Looking at the graph, we can see that the function consists of two semicircles. The semicircle on the left is centered at (-4, 0) with a radius of 4, and the semicircle on the right is centered at (4, 0) with a radius of 4.
Moreover, we are given that the domain of the function is [-8, 8]. This means that the function is defined for all values of x between -8 and 8, inclusive.

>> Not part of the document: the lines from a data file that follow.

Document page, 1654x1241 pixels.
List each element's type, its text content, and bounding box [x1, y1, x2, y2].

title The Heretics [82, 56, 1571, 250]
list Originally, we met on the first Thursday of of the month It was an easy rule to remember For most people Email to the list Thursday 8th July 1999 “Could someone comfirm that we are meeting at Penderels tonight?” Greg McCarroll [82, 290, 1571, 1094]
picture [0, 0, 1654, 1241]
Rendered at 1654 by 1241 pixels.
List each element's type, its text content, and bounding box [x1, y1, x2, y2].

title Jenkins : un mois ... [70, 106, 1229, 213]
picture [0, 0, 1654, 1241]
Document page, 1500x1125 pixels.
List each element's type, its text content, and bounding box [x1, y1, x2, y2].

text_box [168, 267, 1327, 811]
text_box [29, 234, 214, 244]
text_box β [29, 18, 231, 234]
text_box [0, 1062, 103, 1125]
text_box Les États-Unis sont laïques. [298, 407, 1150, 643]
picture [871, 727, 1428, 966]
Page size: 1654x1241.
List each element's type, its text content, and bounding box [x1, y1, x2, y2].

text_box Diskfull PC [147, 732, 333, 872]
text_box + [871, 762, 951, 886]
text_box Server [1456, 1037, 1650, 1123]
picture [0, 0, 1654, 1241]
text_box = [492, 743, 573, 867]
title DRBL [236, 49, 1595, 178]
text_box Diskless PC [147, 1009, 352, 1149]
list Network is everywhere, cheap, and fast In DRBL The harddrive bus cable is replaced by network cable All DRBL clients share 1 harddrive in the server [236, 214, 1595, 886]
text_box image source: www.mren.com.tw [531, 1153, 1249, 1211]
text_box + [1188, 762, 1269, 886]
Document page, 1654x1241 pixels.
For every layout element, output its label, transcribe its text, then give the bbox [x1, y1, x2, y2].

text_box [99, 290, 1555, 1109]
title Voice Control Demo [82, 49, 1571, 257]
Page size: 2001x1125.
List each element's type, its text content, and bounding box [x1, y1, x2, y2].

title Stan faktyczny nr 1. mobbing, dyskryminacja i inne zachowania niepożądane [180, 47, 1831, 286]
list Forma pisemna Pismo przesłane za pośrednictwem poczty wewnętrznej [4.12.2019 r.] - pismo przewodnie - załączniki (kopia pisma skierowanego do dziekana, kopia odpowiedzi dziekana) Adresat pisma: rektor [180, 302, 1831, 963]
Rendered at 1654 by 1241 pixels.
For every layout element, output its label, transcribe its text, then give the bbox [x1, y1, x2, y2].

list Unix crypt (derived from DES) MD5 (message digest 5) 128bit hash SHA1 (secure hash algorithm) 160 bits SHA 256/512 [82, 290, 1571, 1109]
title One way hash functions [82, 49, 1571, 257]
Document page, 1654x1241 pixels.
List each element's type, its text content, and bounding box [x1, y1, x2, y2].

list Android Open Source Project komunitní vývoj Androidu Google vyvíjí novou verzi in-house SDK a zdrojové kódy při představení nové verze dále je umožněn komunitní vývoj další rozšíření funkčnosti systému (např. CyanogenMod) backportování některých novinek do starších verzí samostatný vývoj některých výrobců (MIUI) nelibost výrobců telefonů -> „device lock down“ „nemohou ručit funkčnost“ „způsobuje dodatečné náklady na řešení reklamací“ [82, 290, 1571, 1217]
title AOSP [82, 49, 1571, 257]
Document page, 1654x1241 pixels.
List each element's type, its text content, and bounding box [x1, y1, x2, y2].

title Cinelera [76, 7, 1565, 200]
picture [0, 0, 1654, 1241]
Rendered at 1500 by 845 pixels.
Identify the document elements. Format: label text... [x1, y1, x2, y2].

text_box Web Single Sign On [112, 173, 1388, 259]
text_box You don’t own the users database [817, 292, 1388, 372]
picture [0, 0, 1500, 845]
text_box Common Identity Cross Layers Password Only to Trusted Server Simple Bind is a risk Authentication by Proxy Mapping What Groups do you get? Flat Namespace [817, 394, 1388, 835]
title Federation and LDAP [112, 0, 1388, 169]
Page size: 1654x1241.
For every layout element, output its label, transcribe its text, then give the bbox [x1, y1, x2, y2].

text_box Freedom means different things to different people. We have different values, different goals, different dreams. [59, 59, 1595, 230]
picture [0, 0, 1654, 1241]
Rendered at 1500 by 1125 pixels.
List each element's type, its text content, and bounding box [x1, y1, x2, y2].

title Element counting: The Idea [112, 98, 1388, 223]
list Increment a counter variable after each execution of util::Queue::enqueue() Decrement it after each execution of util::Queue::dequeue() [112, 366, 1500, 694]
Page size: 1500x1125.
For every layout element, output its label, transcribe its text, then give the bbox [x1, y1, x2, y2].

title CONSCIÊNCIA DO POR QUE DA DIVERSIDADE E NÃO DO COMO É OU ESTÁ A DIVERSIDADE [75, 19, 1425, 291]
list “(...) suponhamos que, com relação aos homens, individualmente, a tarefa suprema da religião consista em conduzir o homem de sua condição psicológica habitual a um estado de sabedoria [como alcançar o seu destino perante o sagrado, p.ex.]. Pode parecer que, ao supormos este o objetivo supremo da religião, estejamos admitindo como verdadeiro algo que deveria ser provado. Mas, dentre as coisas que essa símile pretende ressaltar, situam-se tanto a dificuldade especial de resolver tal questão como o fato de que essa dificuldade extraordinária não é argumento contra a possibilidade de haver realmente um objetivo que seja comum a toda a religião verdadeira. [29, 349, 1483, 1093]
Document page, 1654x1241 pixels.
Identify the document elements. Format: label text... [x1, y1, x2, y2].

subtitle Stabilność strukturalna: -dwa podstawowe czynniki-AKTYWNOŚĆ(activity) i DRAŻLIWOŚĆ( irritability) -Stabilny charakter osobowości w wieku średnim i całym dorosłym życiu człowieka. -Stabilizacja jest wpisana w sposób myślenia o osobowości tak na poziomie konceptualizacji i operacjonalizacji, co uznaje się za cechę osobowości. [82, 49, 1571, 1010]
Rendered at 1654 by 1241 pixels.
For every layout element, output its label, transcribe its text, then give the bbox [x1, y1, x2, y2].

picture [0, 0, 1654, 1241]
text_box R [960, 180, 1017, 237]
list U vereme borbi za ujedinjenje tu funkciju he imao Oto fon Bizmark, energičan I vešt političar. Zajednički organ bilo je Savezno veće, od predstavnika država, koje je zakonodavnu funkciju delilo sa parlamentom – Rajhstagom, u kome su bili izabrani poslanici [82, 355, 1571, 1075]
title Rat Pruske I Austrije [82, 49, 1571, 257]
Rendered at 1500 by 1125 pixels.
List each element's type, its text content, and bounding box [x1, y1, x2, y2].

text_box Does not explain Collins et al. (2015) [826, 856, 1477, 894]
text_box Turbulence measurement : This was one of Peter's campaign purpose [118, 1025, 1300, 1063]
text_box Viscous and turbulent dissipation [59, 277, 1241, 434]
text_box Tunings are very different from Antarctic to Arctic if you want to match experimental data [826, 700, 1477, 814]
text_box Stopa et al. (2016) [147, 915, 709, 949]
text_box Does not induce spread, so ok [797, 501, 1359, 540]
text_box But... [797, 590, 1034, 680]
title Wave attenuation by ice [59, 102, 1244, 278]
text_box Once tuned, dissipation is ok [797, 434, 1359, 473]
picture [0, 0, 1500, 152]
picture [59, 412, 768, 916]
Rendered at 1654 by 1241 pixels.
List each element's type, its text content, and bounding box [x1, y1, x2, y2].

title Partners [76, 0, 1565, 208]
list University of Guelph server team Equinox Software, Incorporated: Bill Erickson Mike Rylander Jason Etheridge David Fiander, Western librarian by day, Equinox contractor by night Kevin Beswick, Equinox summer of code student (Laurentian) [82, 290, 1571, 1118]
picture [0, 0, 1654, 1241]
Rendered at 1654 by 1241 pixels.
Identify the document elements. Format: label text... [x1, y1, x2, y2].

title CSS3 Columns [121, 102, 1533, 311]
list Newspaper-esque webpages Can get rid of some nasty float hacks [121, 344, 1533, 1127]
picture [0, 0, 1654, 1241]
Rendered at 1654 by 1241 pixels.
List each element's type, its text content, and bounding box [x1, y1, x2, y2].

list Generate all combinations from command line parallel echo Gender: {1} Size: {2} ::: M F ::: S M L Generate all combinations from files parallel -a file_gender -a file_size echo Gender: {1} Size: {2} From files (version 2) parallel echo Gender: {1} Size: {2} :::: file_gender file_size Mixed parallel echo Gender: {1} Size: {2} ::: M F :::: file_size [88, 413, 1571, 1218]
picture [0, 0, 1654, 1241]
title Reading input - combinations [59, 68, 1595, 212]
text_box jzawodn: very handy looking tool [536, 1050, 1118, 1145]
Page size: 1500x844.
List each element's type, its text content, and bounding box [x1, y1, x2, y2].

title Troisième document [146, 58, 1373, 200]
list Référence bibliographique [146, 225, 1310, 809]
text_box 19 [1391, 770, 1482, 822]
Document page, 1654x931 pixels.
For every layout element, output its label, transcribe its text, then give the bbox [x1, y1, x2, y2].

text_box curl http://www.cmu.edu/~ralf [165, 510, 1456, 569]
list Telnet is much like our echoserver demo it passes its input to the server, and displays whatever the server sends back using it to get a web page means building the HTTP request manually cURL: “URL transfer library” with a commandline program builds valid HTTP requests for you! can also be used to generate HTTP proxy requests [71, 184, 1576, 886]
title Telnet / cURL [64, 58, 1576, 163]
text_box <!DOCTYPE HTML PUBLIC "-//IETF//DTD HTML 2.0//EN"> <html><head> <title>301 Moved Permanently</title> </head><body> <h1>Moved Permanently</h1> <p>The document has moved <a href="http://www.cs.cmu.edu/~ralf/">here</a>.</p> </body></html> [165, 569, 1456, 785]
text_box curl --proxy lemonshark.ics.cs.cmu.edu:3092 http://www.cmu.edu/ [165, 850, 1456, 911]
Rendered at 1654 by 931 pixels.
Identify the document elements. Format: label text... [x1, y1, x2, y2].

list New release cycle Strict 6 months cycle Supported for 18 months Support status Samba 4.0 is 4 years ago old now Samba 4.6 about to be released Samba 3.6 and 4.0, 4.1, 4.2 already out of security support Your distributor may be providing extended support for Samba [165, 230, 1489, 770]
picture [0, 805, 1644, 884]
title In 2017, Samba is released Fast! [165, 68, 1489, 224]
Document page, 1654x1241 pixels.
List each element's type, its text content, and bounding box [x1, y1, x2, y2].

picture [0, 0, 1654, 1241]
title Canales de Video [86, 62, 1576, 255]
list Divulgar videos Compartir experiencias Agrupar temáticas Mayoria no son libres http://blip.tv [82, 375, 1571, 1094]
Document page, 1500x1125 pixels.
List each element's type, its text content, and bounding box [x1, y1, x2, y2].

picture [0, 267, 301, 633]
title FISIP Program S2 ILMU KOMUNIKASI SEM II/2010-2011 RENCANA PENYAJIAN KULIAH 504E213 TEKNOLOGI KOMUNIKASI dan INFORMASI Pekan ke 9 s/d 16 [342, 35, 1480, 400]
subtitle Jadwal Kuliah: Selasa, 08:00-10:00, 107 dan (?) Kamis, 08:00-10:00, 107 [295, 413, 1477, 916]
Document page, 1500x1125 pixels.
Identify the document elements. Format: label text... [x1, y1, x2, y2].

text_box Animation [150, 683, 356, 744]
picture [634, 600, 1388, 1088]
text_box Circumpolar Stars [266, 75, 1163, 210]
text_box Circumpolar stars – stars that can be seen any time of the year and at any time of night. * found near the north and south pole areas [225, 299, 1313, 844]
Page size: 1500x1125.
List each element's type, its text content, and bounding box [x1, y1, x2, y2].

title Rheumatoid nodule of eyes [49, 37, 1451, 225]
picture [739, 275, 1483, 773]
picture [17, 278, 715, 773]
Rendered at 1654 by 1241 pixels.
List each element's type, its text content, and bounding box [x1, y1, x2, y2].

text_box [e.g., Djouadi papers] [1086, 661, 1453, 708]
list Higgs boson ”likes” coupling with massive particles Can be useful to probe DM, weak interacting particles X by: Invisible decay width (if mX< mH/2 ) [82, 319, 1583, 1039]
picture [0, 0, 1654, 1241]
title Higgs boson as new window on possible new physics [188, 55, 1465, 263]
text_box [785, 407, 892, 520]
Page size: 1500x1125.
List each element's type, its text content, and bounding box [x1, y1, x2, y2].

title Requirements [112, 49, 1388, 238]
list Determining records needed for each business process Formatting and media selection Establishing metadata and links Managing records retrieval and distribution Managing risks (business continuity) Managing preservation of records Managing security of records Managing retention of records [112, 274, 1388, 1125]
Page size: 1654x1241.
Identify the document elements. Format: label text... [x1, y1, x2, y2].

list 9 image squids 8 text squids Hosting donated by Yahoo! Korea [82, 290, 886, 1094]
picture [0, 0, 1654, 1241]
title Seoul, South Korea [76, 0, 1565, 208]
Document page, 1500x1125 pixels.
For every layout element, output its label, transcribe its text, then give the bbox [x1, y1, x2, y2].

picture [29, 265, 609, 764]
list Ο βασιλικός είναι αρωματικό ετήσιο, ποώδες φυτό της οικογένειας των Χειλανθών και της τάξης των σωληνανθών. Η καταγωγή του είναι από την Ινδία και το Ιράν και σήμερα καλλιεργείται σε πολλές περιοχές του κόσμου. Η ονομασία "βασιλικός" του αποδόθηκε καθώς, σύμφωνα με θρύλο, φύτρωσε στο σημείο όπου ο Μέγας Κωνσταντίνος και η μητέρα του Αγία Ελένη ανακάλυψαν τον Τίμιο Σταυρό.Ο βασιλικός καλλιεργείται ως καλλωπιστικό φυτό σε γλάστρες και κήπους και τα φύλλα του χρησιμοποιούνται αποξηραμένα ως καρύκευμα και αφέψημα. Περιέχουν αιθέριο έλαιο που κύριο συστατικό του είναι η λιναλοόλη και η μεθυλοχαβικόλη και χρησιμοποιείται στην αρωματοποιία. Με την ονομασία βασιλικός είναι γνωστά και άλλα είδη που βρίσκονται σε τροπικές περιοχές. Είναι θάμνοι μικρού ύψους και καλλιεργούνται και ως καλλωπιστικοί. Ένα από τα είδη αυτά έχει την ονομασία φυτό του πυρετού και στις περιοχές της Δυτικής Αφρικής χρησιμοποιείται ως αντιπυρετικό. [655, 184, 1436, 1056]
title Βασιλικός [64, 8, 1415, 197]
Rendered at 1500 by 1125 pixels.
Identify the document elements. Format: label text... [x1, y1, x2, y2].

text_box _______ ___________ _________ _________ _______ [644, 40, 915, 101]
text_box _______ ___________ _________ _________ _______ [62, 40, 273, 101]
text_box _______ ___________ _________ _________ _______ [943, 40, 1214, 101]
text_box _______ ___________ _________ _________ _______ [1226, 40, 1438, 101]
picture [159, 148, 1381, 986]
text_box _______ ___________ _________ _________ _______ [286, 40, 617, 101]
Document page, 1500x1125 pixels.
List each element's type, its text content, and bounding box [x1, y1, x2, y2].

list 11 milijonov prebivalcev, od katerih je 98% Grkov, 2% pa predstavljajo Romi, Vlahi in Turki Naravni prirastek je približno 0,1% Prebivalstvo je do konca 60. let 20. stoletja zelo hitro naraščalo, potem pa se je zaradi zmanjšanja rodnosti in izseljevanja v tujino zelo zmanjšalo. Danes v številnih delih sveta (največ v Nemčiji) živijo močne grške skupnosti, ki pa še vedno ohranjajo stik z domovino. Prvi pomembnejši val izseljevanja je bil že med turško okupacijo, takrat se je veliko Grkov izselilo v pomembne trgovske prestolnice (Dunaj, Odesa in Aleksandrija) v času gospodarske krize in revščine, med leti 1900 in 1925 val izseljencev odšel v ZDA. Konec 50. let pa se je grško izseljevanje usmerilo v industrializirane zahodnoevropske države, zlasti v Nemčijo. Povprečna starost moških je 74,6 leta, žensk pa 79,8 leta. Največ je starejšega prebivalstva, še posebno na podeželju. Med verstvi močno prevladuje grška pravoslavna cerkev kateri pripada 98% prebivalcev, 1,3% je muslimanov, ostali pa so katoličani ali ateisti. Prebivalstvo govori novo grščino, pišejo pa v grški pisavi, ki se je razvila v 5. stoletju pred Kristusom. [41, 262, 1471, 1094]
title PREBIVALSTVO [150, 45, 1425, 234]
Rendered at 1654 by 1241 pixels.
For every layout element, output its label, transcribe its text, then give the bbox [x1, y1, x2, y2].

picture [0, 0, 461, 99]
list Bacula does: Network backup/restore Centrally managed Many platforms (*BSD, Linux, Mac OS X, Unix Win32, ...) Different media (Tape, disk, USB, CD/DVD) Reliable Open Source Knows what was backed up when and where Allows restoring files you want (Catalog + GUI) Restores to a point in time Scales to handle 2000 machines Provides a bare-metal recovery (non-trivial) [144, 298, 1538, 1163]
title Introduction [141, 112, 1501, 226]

Let's break down the function into different cases based on the intervals:
1. For -8 <= x < -4:
In this interval, the function lies on the left semicircle. The equation of a circle centered at (h, k) with radius r is given by:
(x - h)^2 + (y - k)^2 = r^2
For the left semicircle, we have:
(x + 4)^2 + y^2 = 4^2
Rearranging this equation, we get:
y = sqrt(16 - (x + 4)^2)
2. For -4 <= x <= 4:
In this interval, the y-values are always 0. So the function is simply y = 0.
3. For 4 < x <= 8:
In this interval, the function lies on the right semicircle. Using the same equation of a circle as before, the equation for the right semicircle is:
(x - 4)^2 + y^2 = 4^2
Rearranging this equation, we get:
y = sqrt(16 - (x - 4)^2)
Combining these cases, we can write the piecewise formula for the function f(x) as follows:
{ sqrt(16 - (x + 4)^2), -8 <= x < -4
f(x) = { 0, -4 <= x <= 4
{ sqrt(16 - (x - 4)^2), 4 < x <= 8
That's your piecewise formula for the given graph.